Беспомощный Валентиан выжил, несмотря ни на что. Позже мы встречались еще много раз – когда он стал соправителем Алекса и живым символом стойкости поднявших восстание псиоников. Он стал калекой, но сумел не сделаться обузой. Ральф принимал посетителей, работал, ел и пил в одном и том же плетеном кресле. Рядом обычно стояла роскошная трость для ходьбы – символ недоступного выздоровления. Не знаю, для чего стояла. Во всяком случае, он никогда не использовал ее по назначению.

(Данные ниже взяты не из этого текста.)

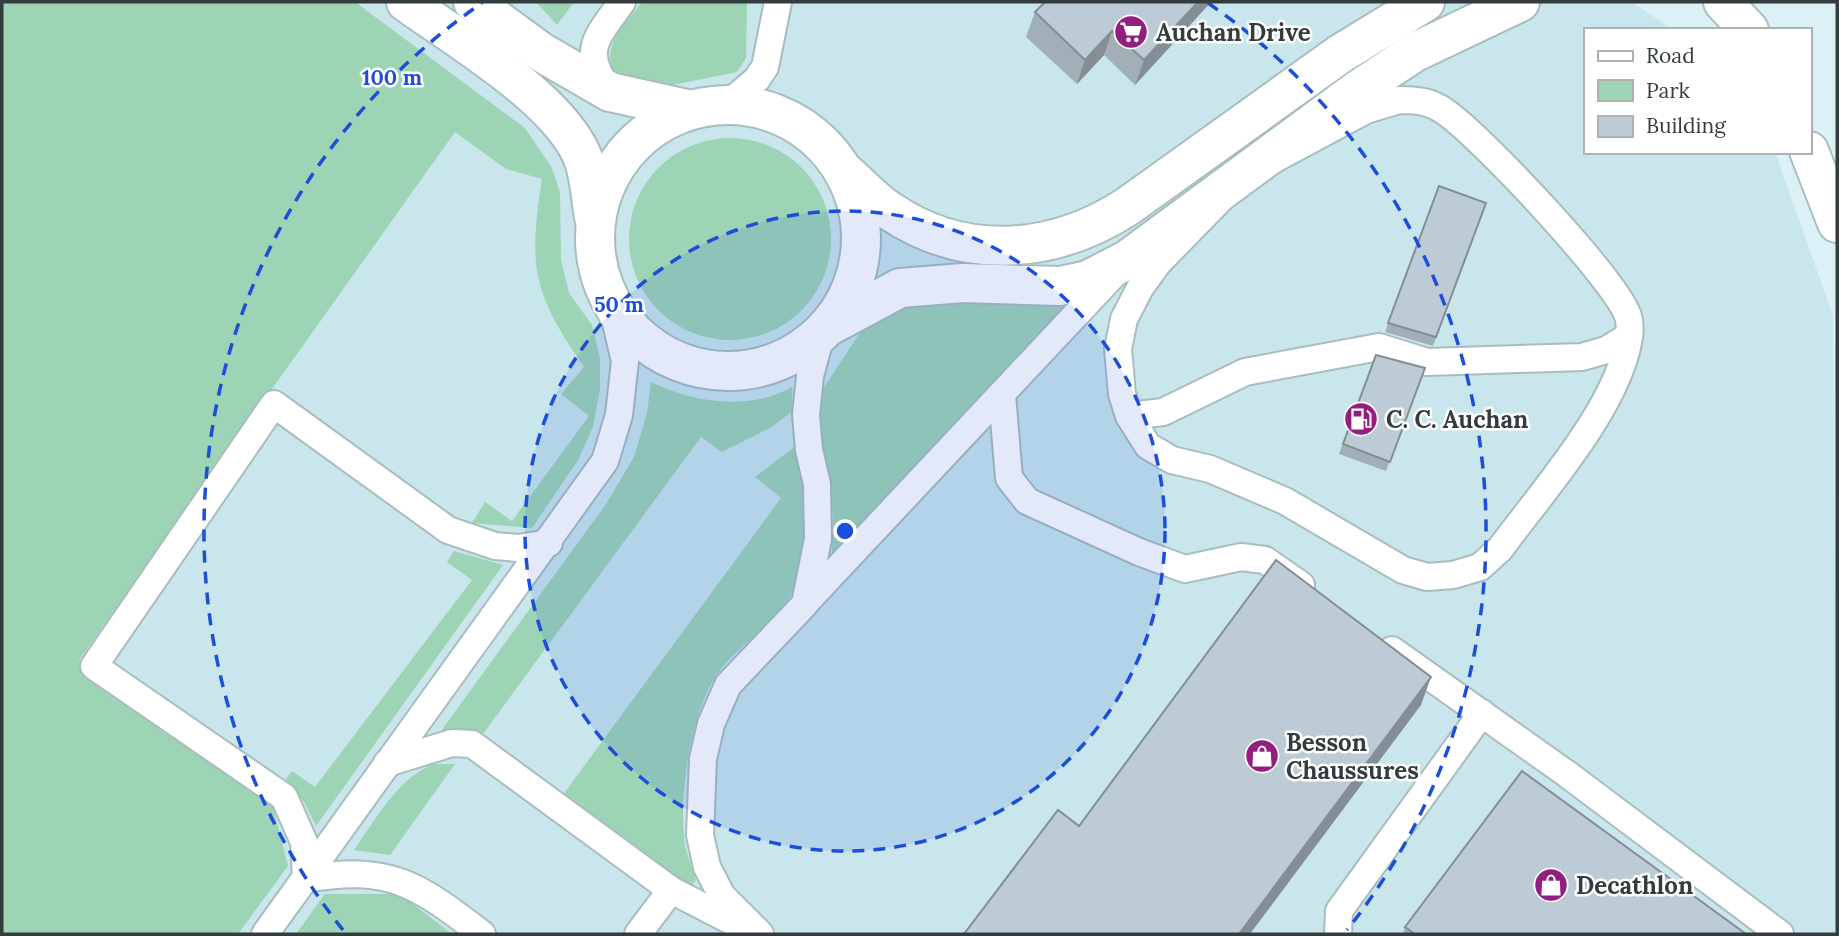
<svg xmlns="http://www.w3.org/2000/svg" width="1839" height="936" viewBox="0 0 1839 936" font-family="Lora,serif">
  <rect width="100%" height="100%" fill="#dcf1f5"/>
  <polygon fill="#c8e6eb" points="2,2 1631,2 1674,30 1585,30 1585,152 1775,152 1833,316 1837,934 2,934"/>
  <g fill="#9cd4b5">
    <path d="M2,2H355L525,128L552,168L560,193L561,260L569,293L592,325L600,358V389L593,427L578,460L532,528L472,523L485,502L512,521L589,416L561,394L584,367C533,293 528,268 542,179L506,169L455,132L79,660L272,804L288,866L238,934H2Z"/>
    <polygon points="536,2 574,2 557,25"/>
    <path d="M642,2H747L746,58L737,72L648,90L614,73C601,44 625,24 642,2Z"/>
    <circle cx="730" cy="239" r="101"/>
    <polygon points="915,300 1071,305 832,553 833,512 819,417 823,389 863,328"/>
    <path d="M651,382C694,403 749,411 792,387L793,411L770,428L722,452L701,437L480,738L441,731L606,504L634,457L647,413Z"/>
    <path d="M797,445C803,484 812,561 790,597C771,628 734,647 714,679C690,718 678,799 685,845C687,856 693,869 696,880L688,890L562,796L781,498L755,477Z"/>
    <polygon points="454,551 503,565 316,826 304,802 286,779 292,771 315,787 472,580 447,562"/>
    <path d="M433,764H455L390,855L354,850C377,818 395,781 433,764Z"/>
    <polygon points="325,894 400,894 452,934 296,934"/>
  </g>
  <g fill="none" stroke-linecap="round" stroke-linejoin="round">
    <g stroke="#a9bdc1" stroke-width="30">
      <g id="lane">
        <path d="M609,90C580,51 597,37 622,2"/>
        <path d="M1399,100C1416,100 1430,101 1444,111C1480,135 1615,279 1628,316C1630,322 1630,332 1629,337C1619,406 1542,492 1500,549L1480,567L1453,575L1427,577L1403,570L1285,501L1210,469L1172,460L1148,446L1129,416L1122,394L1118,349L1124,319L1140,288L1158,263L1243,176L1366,110Z"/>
        <polyline points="729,103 757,79 765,67 778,2"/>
        <polyline points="1002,395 1009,478 1027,501 1139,552 1185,569 1241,557 1265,560 1301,585"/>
        <polyline points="1129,416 1163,412 1245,372 1379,347 1427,362 1582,357 1606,350 1629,336"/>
        <polyline points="808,600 1115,273"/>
        <polyline points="1392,650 1567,774 1780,934"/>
        <polyline points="387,763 452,743 472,744 671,890 743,927"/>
        <polyline points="265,934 605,461 619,415 625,361 612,306"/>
        <path d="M482,934C418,885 390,864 306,879L304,842L284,797L94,666L274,404L448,530L495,546L518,548L549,543"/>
        <polyline points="638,934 671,890"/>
        <polyline points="760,934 722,896 707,867 700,835 703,759 711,724 728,685 805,604 818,539 817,484 809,450 806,415 810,376 821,335"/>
        <polyline points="1338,934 1339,911 1482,713"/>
      </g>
    </g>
    <g stroke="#a9bdc1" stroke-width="42">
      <g id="street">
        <path d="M406,2C457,39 567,103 585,164C590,181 591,200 594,217"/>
        <polyline points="473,2 541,52 610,92 687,109"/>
        <circle cx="728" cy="238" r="133"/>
        <path d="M845,172C860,185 874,201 890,211C965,262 1055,254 1128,206L1340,54L1425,2"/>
        <polyline points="831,325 900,288 963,283 1060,286 1088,280 1127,260 1359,89 1415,52 1520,2"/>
      </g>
    </g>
    <g stroke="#a9bdc1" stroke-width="42">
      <g id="secondary">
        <polyline points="1723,2 1749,30"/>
        <polyline points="1809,151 1837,223"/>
      </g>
    </g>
    <use href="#lane" stroke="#fff" stroke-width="26"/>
    <use href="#street" stroke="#fff" stroke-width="38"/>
    <use href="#secondary" stroke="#fff" stroke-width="38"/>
  </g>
  <g fill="#a2afb7">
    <polygon points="1044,2 1211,2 1135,85 1104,55 1077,84 1026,37 1035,12"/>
    <polygon points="1439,186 1486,203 1433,346 1385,332"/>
    <polygon points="1376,355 1425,368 1386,471 1339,454"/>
    <polygon points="1405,927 1746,934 1403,934"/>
  </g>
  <g fill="#848e95">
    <polygon points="1198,2 1211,2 1135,85 1144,60"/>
    <polygon points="1112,31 1104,55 1077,84 1085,60"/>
    <polygon points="1431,677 1421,705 1250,934 1239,934"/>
  </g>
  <g fill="#bccbd5" stroke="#848e95" stroke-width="2">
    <polygon points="1045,2 1198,2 1144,60 1112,31 1085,60 1035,12"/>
    <polygon points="1439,186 1486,203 1436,337 1388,323"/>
    <polygon points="1376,355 1425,368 1390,462 1343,444"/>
    <polygon points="1276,560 1431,677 1239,934 964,934 1058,810 1079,826"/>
    <polygon points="1522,771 1746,934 1415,934 1405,927"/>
  </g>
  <circle cx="845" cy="531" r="320" fill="#1d4ed8" fill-opacity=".12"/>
  <g fill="none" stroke="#1d4ed8" stroke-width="3.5" stroke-dasharray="12 9">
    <circle cx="845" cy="531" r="320"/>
    <path d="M343 930A641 641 0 0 1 482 3M1208 3A641 641 0 0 1 1347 930"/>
  </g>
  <defs>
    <g id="supermarket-disc" transform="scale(1.75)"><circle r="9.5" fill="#921f7e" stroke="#fff"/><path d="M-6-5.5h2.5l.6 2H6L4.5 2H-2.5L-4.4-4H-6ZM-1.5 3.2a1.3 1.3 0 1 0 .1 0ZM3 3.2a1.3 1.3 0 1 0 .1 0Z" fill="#fff"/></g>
    <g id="fuel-disc" transform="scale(1.75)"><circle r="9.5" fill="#921f7e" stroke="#fff"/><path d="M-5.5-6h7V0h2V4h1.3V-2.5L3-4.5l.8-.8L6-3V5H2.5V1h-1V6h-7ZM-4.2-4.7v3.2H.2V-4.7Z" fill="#fff"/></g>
    <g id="shop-disc" transform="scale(1.75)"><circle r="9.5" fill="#921f7e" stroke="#fff"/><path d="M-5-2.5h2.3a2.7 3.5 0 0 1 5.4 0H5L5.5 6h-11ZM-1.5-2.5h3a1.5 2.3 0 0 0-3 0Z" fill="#fff"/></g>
  </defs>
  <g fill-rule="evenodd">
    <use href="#supermarket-disc" x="1131" y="32"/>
    <use href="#fuel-disc" x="1361" y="419"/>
    <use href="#shop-disc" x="1262" y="756"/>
    <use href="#shop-disc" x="1551" y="885"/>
  </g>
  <g text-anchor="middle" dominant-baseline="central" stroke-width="5" stroke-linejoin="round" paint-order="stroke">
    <g font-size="24" font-weight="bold" fill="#343c3d" stroke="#fff" text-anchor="start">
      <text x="1156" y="32">Auchan Drive</text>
      <text x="1386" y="419">C. C. Auchan</text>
      <text x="1286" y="742">Besson<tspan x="1286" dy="28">Chaussures</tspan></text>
      <text x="1576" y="885">Decathlon</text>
    </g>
  </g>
  <circle cx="845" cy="531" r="10" fill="#1d4ed8" stroke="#fff" stroke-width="3.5"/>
  <g font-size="21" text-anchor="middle" font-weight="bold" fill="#1d4ed8" stroke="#fff" stroke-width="5" stroke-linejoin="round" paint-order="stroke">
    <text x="392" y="85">100 m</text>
    <text x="619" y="312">50 m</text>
  </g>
  <rect width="1839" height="936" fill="none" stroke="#343c3d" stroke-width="7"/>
  <rect x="1584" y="28" width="228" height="126" fill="#ffffff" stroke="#aeb1b1" stroke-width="2"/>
  <rect x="1598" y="51" width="35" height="10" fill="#ffffff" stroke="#aeb1b1" stroke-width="2"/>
  <text x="1646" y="63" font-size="21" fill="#343c3d">Road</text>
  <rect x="1598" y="80" width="35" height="21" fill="#9cd4b5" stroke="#aeb1b1" stroke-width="2"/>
  <text x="1646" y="98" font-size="21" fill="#343c3d">Park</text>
  <rect x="1598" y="116" width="35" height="21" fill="#bccbd5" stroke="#aeb1b1" stroke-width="2"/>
  <text x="1646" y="133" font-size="21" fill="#343c3d">Building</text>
</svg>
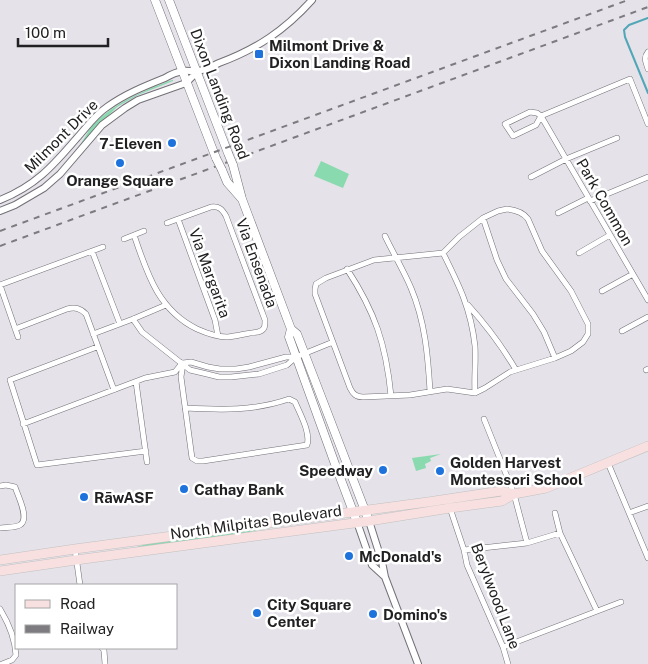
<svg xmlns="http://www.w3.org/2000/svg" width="648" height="664" font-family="'Public Sans',sans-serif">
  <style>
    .green { fill: #8adaaf }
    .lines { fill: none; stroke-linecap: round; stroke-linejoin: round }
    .stream { stroke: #51a6b7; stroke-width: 2 }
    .minor-casing { stroke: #737077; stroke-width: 6 }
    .tertiary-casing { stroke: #737077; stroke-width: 8 }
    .secondary-casing { stroke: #737077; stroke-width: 9 }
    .primary-casing { stroke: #c1c1c1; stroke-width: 10 }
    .minor { stroke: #fff; stroke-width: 5 }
    .tertiary { stroke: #fff; stroke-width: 6 }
    .secondary { stroke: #fff; stroke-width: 8 }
    .primary { stroke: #f8e0e0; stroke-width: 9 }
    .rail { stroke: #7d7b7f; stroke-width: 2; stroke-dasharray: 6 6; stroke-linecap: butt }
    .secondary-bridge-casing { stroke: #737077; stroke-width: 9; stroke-linecap: butt }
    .secondary-bridge { stroke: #fff; stroke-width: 8 }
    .poi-dot { fill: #1d72dc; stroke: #fff; stroke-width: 2 }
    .labels { text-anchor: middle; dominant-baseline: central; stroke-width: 5; stroke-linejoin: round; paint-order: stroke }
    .poi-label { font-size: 15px; font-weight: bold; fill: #212022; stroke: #fff; text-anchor: start }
    .street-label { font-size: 15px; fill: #212022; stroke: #fff }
  </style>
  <rect width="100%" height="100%" fill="#e5e2e9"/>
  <path class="green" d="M172,80H173V81L138,95L117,107L91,133L74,153C77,148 82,143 85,137C87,134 88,131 91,127C113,103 143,91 172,80Z
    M321,161L349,174L343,188L314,176Z
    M441,454L430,458L431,461L425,464L426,468L416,471L412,458Z
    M301,523L258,530L236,535L134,548L149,543Z"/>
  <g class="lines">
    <path class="stream" d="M648,18L629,25L624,30L625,37L648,93"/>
    <g class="minor-casing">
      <path id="minor" d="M648,52C643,58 646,62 648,69
        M541,116L536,125L513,136L505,124L530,112L537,113L541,116L648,300
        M541,116L630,79L648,124
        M531,177L566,159L617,138
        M590,201L648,177
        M507,209C516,210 523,212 528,219L542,251L571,291L588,324V334L583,342L571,351L555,358L510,372L485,388L475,393L447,389L410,395L363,397C356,397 353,394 350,388L315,294V289L316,284L326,278L374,260L443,253L459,237L483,218L498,211Z
        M558,213L588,198
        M483,218L497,260L506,279L533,314L544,332L555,358
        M178,219L215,320L218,336
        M134,235C147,273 158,310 197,329C206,333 217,337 227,337C237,336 248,333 258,332C265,330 265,327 265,320L226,216C222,209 219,206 211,207L167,223
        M385,236C393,253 404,271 411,288C425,321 428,356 430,391
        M124,239L144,231
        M92,251L120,324
        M443,253C459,285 471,309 475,346C476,361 474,377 475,393
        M579,253L610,235
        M347,269C375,312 386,344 391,396
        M0,285L103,247
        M0,285L18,337
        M602,291L633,274
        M468,305C486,325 502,346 516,370
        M133,319L142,332L190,370L207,374L219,377H231L259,374L287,365L296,357
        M15,329L67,309C75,307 80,308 86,314L114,390
        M622,331L648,317
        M93,334L133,319L166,305
        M97,347L10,380L37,465L146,451
        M183,363L181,377L192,458L197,461H203L307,445C311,433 300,414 295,402L289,399C254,411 222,410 185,408
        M183,363L191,362L208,367L220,369H236L249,367L286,357H296L333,342
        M646,370L648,369
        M136,382L147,462
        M484,419L514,494L527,543
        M23,424L145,378L175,372L182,363
        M608,463L648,558
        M0,486L6,485L15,487C18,496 30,519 20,525C15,528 6,527 0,528
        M450,508L464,550L467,565L503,647L508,664
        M555,513L560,533L597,611
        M629,513L648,506
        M75,549L80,585
        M464,550L527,543L560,533
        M0,609C8,622 15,639 16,655L12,660L2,664
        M503,647L621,602
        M102,648L104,650L105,664"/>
    </g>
    <g class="tertiary-casing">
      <path id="tertiary" d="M0,200C35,186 52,167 76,139C86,128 95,115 107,107C125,94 145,86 165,78C170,75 177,72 183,71C188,70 193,72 198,71C205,70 212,66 219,63C257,49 285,30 312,0
        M0,211L15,205L44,188L60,174L102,125L125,108L138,100L186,83L197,72
        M369,521L382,562L385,577L418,664
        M357,522L372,565L384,576"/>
    </g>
    <g class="secondary-casing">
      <path id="secondary" d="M155,0L216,158
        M169,0L228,153
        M233,165L242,199L291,329L297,334L369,521
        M222,170L227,182L241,198
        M291,329L289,337L335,464L357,522"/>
    </g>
    <g class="primary-casing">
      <path id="primary" d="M0,560L75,549L428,502L501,491L514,494
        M0,571L76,560L369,521L450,508L502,501L514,494L546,488L648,446"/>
    </g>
    <use href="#minor" class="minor"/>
    <use href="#tertiary" class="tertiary"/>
    <use href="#secondary" class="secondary"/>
    <use href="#primary" class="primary"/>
    <path class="rail" d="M0,231L628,0
      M0,246L648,7"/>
    <g class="secondary-bridge-casing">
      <path id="secondary-bridge" d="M228,153L233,165
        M216,158L222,170"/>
    </g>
    <use href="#secondary-bridge" class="secondary-bridge"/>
  </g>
  <g class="poi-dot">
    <rect x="254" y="49" width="10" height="10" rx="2.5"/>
    <circle cx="172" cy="143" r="5"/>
    <circle cx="120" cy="163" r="5"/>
    <circle cx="383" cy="470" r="5"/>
    <circle cx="440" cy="471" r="5"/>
    <circle cx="184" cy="489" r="5"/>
    <circle cx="84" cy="497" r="5"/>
    <circle cx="349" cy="556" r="5"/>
    <circle cx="257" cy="613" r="5"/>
    <circle cx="373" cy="614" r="5"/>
  </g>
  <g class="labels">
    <g class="poi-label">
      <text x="269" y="45">Milmont Drive &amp;<tspan x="269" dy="17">Dixon Landing Road</tspan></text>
      <text x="162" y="143" text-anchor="end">7-Eleven</text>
      <text x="120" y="180" text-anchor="middle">Orange Square</text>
      <text x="450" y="462">Golden Harvest<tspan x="450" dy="17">Montessori School</tspan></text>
      <text x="373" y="470" text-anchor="end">Speedway</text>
      <text x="194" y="489">Cathay Bank</text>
      <text x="94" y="497">RāwASF</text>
      <text x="359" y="556">McDonald's</text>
      <text x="267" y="604">City Square<tspan x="267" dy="17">Center</tspan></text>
      <text x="383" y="614">Domino's</text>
    </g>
    <g class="street-label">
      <text transform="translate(220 94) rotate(69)">Dixon Landing Road</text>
      <text transform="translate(61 136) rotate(-45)">Milmont Drive</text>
      <text transform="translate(605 202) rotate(60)">Park Common</text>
      <text transform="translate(257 263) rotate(70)">Via Ensenada</text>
      <text transform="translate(210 273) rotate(70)">Via Margarita</text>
      <text transform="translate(256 522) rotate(-8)">North Milpitas Boulevard</text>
      <text transform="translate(496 596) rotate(69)">Berylwood Lane</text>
    </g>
  </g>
  <rect x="15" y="584" width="162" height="65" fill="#ffffff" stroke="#a6a6a7"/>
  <rect x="25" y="600" width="25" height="8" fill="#f8e0e0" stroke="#a6a6a7"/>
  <text x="60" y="609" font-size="15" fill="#212022">Road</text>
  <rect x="25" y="625" width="25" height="8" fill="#7d7b7f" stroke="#a6a6a7"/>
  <text x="60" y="634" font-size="15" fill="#212022">Railway</text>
  <path d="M18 38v8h90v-8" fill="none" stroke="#212022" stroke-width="2.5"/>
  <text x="25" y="38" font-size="15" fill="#212022" stroke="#ffffff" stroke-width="4" paint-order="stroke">100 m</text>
</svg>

В эти годы я сам работал как заведенный – сначала охранником и референтом Стрижа, потом как советник Тайного Комитета, а попросту, шеф сыска новорожденного государства – нашей Консулярии. Сейчас, спустя годы, когда я отучился легко и свободно говорить правду, моя поношенная совесть стала уступчивой… Пусть так, жизнь треплет нас разным манером и никогда не делает наши сердца добрее, но я хочу поклясться всеми остатками того святого, что еще храню в душе своей, – Стриж и Валентиан довольно долго, и на деле, и на словах оставались верными друзьями. Не знаю почему, быть может, просто не могли друг без друга контролировать положение на востоке.
Первый звонок тревоги звякнул за три года до кульминации дела о Цертусе и Воробьином Короле. Помню, как в тот день хмурились влажные вечерние сумерки, в компании священника и врача-псионика я стоял внутри каменного круга дольменов, возле выгоревшего до угольной черноты кострового круга и рассматривал свежий безымянный труп. Стояло безветрие. Последний свет вечера струился на равнину, окрашивая наши лица и чахлую зелень багульника в багровые тона. Луддитский пастор время от времени искоса посматривал на труп и качал круглой, пристроенной на широких плечах головой. Негодовал пастырь душ не столько из-за убийства, сколько из-за оскорбления молитвенного места. Врач-псионик терпеливо ждал рядом, стараясь даже одеждой не соприкасаться со священником.
Я сам перевернул убитого, склонился над ним. Бледное лицо, несмотря на застывшую страдальческую гримасу, осталось неповрежденным, на шее темнели пятна ожогов, похоже, кто-то методично гасил сигареты о кожу несчастного.